◆ Provided text:
=== Begin Enclosure ===
Business executives do not want to hear about communications, marketing or HR-related issues, they want to hear about business issues. How much did this campaign contribute to the bottom line ? How much has our increase in brand value contributed to our market capitalization (and how does this facilitate our access to external funding) ? What increase in sales have we seen as a result of our latest (social media) campaign ? And, yes, they do want to see numbers – but think EBITDA, not CPM.

I agree wholeheartedly with Dan Gray’s analysis of the situation:

“Getting incrementally better at what you already do is becoming an irrelevance. The true value of communication lies in making sense of complexity and revealing the simple meaning beneath – a creative, synthetic process that distils a compelling core idea and handful of supporting messages that people can actually relate to, and which actually adds value to the business.For that, you need to be able to see beyond functional fiefdoms and start joining thing up. Failure to cross the “T” will forever condemn communicators to a life of downstream tactical execution.”

So here are five things that can help all of us get out of our “functional rut”:

1) Spend more time talking to people outside of your department – finance, accounting or audit are often a good place to start. For brownie points, think business managers or – gulp – the CEO

2) Do NOT talk about communications-related issues, but talk about the business instead – what is on the CEO agenda ?
=== End Enclosure ===
Collected data entries:
=== Begin Enclosure ===
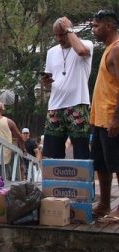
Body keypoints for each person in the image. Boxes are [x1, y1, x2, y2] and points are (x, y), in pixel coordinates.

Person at [41, 16, 93, 159]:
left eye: (62, 34)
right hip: (55, 106)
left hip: (77, 104)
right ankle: (56, 181)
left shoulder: (86, 44)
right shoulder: (51, 52)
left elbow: (82, 52)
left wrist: (68, 29)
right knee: (52, 153)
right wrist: (46, 84)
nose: (59, 38)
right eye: (56, 35)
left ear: (70, 31)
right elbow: (49, 83)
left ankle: (82, 180)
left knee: (81, 151)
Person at [88, 9, 119, 219]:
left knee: (117, 163)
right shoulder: (108, 49)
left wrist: (117, 118)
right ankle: (104, 204)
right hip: (99, 119)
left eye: (96, 26)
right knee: (102, 164)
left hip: (111, 117)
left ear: (108, 25)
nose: (93, 30)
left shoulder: (117, 49)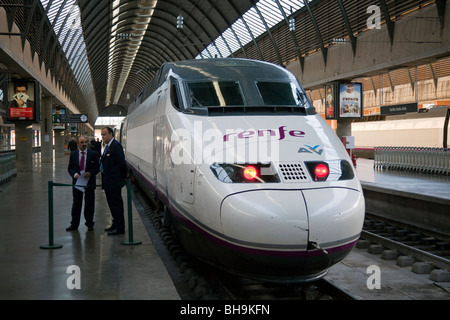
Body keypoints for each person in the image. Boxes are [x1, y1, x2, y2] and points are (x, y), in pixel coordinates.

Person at [66, 136, 100, 231]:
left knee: (89, 203)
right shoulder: (73, 154)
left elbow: (97, 167)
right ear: (78, 144)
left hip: (89, 182)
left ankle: (89, 223)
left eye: (85, 142)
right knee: (76, 203)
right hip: (77, 182)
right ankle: (74, 224)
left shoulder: (93, 154)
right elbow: (70, 168)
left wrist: (90, 173)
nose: (84, 144)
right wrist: (75, 174)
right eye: (82, 142)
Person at [100, 126, 128, 235]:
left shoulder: (116, 146)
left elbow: (122, 164)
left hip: (114, 182)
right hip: (108, 182)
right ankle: (115, 224)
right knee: (112, 205)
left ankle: (120, 227)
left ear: (111, 134)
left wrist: (121, 179)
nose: (102, 136)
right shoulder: (108, 146)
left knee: (116, 205)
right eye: (102, 134)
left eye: (104, 134)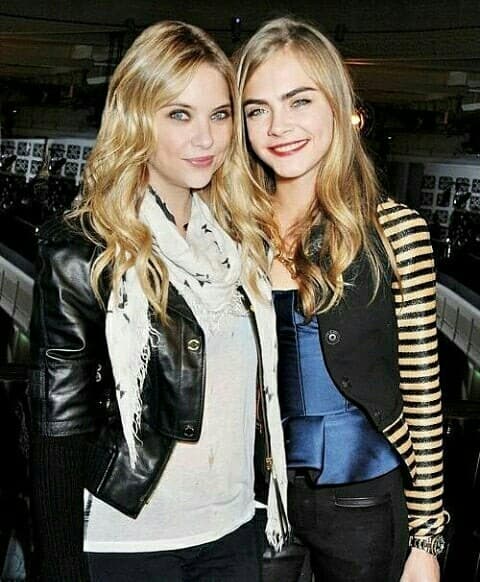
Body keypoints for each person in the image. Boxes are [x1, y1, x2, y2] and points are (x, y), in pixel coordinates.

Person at [28, 20, 289, 582]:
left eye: (220, 115)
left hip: (234, 532)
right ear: (137, 118)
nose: (206, 139)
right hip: (129, 543)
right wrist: (61, 566)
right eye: (179, 114)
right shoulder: (85, 251)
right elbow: (57, 424)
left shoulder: (240, 241)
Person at [235, 16, 448, 582]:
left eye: (299, 101)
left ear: (338, 104)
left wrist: (427, 540)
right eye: (257, 109)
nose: (278, 126)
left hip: (365, 499)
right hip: (252, 501)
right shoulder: (230, 233)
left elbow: (423, 393)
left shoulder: (395, 231)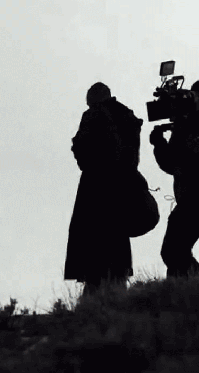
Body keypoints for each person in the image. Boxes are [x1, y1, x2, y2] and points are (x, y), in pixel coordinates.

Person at [65, 82, 141, 295]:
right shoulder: (127, 117)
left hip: (96, 187)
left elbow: (82, 150)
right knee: (117, 244)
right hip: (123, 187)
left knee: (93, 245)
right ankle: (118, 293)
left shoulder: (93, 116)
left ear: (92, 99)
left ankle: (94, 296)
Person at [150, 79, 199, 278]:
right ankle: (182, 298)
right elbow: (171, 165)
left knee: (173, 252)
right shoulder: (186, 126)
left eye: (198, 97)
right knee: (174, 254)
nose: (194, 102)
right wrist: (159, 144)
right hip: (186, 197)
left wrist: (188, 141)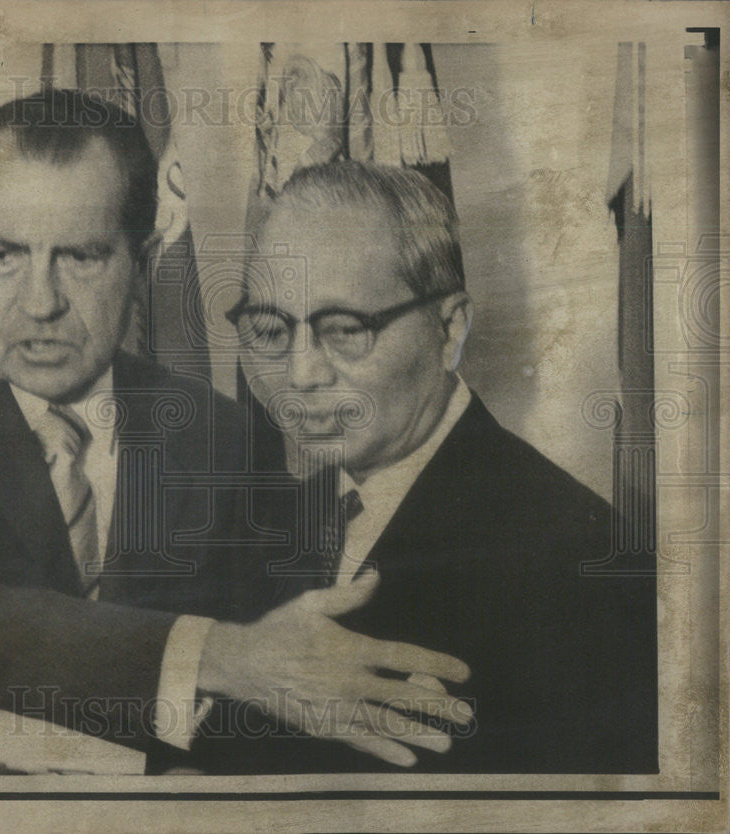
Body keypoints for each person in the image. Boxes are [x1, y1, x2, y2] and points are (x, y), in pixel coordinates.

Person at [0, 90, 473, 776]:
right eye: (3, 255)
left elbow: (280, 666)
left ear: (143, 263)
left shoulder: (224, 435)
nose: (39, 303)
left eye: (80, 257)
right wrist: (217, 656)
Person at [206, 160, 658, 773]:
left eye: (344, 330)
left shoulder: (587, 559)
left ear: (450, 329)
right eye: (269, 329)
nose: (299, 375)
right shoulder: (264, 522)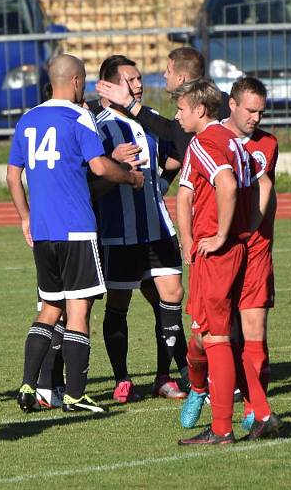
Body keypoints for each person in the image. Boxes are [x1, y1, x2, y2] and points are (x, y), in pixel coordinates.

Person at [7, 54, 144, 414]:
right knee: (79, 310)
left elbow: (11, 176)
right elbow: (99, 166)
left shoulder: (28, 118)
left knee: (50, 308)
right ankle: (76, 394)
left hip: (43, 229)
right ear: (77, 81)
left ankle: (28, 385)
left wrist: (25, 217)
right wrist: (129, 177)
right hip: (77, 228)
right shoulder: (79, 115)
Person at [180, 77, 280, 436]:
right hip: (227, 247)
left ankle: (224, 427)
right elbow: (186, 192)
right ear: (231, 106)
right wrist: (188, 242)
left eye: (180, 109)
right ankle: (258, 412)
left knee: (219, 338)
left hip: (222, 249)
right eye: (251, 110)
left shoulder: (209, 141)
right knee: (213, 338)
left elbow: (230, 182)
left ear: (199, 110)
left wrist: (224, 233)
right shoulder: (231, 143)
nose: (176, 115)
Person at [94, 55, 188, 402]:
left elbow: (178, 149)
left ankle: (164, 376)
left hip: (158, 227)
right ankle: (122, 378)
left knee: (173, 295)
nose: (138, 85)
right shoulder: (98, 126)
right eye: (129, 80)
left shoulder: (147, 121)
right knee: (119, 303)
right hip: (119, 232)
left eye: (139, 79)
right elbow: (88, 177)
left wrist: (162, 183)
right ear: (107, 87)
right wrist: (114, 163)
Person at [95, 47, 230, 176]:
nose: (165, 75)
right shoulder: (100, 122)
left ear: (180, 78)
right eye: (131, 80)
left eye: (169, 71)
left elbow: (170, 132)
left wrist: (129, 103)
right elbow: (176, 151)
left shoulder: (199, 108)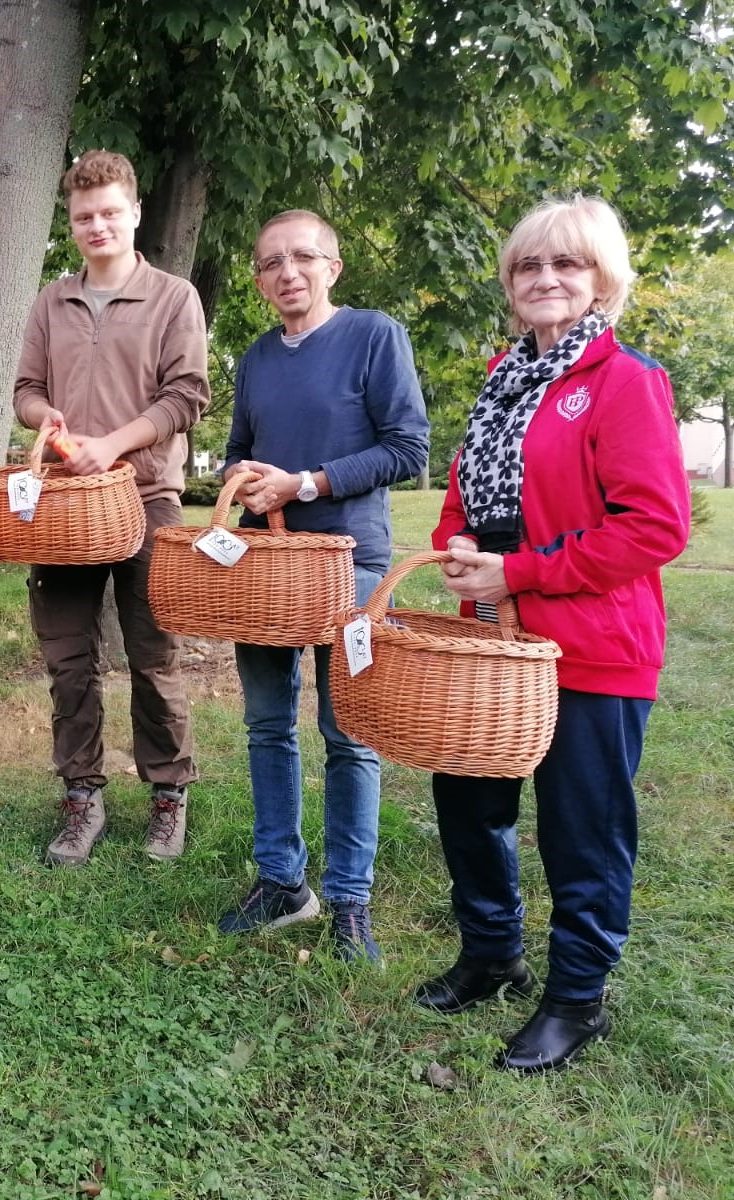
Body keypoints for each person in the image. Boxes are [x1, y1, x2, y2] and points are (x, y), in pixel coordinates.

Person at [420, 196, 689, 1071]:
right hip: (491, 642)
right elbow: (462, 505)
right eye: (529, 265)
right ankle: (491, 953)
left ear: (602, 279)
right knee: (470, 804)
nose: (546, 279)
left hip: (593, 649)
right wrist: (456, 552)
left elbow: (654, 526)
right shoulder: (501, 383)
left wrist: (523, 573)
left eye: (567, 264)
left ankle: (576, 999)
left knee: (583, 828)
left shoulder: (625, 381)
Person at [217, 209, 428, 961]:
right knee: (268, 725)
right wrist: (240, 478)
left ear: (332, 267)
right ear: (260, 280)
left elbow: (408, 449)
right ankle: (282, 882)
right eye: (271, 263)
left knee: (352, 735)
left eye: (302, 257)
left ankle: (349, 900)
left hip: (352, 565)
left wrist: (304, 483)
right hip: (266, 571)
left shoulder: (375, 336)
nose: (287, 273)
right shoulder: (255, 358)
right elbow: (240, 450)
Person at [12, 149, 209, 866]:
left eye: (108, 213)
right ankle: (82, 798)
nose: (97, 226)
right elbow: (27, 390)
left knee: (154, 658)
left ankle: (167, 798)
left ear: (133, 214)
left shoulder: (173, 298)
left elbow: (187, 396)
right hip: (66, 504)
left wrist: (118, 445)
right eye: (83, 217)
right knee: (68, 660)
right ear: (72, 224)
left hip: (146, 501)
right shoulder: (50, 301)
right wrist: (52, 424)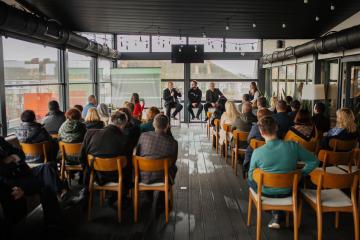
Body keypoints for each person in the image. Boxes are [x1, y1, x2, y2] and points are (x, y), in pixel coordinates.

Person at [248, 116, 319, 229]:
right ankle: (278, 213)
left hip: (266, 193)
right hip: (289, 191)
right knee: (294, 182)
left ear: (261, 132)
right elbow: (315, 161)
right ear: (276, 128)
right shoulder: (293, 146)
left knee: (251, 180)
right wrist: (301, 173)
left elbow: (251, 176)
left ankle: (275, 212)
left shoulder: (257, 152)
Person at [0, 136, 66, 226]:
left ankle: (61, 193)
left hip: (26, 172)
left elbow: (21, 153)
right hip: (14, 181)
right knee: (46, 184)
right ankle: (54, 220)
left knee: (47, 167)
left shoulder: (1, 140)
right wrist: (13, 160)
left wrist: (13, 158)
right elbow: (4, 169)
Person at [80, 111, 131, 202]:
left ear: (110, 120)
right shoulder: (125, 139)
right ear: (123, 125)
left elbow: (82, 158)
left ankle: (87, 193)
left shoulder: (90, 134)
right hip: (116, 177)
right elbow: (127, 163)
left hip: (94, 174)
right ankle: (119, 197)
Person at [136, 114, 178, 185]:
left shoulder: (143, 136)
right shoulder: (173, 142)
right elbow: (172, 161)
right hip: (163, 178)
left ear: (153, 124)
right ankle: (163, 193)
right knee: (174, 167)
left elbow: (137, 153)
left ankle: (147, 194)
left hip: (143, 176)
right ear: (168, 126)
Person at [243, 109, 273, 177]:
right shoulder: (275, 128)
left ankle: (247, 169)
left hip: (254, 153)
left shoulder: (255, 127)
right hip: (271, 155)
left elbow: (248, 140)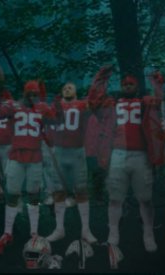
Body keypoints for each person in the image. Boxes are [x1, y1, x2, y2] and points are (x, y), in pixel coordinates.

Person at [87, 66, 159, 253]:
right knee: (115, 198)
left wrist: (157, 84)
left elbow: (161, 104)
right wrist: (100, 79)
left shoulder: (144, 102)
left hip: (140, 154)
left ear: (136, 86)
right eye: (124, 84)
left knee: (145, 198)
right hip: (118, 154)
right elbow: (94, 102)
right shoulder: (113, 103)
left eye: (131, 84)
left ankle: (148, 233)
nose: (127, 86)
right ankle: (113, 234)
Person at [0, 80, 62, 254]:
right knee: (12, 195)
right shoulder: (13, 106)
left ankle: (34, 231)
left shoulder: (42, 108)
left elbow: (56, 121)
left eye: (35, 93)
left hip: (35, 157)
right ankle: (7, 233)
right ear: (24, 93)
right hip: (16, 156)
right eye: (30, 93)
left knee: (34, 195)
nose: (32, 97)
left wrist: (57, 104)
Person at [45, 82, 97, 244]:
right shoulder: (55, 105)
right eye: (64, 87)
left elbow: (94, 106)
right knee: (58, 191)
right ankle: (59, 229)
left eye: (70, 87)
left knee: (81, 190)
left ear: (76, 90)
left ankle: (85, 230)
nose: (67, 88)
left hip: (76, 151)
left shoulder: (83, 104)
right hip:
=== End Enclosure ===
◆ Task description: Rewrite the paragraph starting "Business executives do not want to hear" from the business communication text as a short bulleted list that keeps its main points. These data entries were drawn from a separate source, not from the text about business communication.

◆ Output for this exercise:
- Business executives want to hear about business issues, not communications, marketing or HR-related ones.
- They ask how much a campaign contributed to the bottom line.
- They ask how an increase in brand value has contributed to market capitalization and access to external funding.
- They ask what sales increase the latest (social media) campaign produced.
- They want numbers, but in terms of EBITDA rather than CPM.